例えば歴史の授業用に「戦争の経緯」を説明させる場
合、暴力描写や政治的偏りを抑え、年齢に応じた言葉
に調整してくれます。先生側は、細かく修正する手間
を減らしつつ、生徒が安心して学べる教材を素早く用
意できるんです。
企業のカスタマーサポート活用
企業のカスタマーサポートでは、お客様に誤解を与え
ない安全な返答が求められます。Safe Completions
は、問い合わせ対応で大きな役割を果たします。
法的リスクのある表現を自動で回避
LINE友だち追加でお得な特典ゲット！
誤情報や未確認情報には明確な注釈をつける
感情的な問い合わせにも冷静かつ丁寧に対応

******

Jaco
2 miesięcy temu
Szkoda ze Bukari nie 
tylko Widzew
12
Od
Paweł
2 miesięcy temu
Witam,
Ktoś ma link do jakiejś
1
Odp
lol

******

Would you quote everything above from the line containing "は、問い合わせ対応で大きな役割を果たします。" down to the line containing "感情的な問い合わせにも冷静かつ丁寧に対応"? Include both of those lines and nothing else.

## Answer to the exercise
は、問い合わせ対応で大きな役割を果たします。
法的リスクのある表現を自動で回避
LINE友だち追加でお得な特典ゲット！
誤情報や未確認情報には明確な注釈をつける
感情的な問い合わせにも冷静かつ丁寧に対応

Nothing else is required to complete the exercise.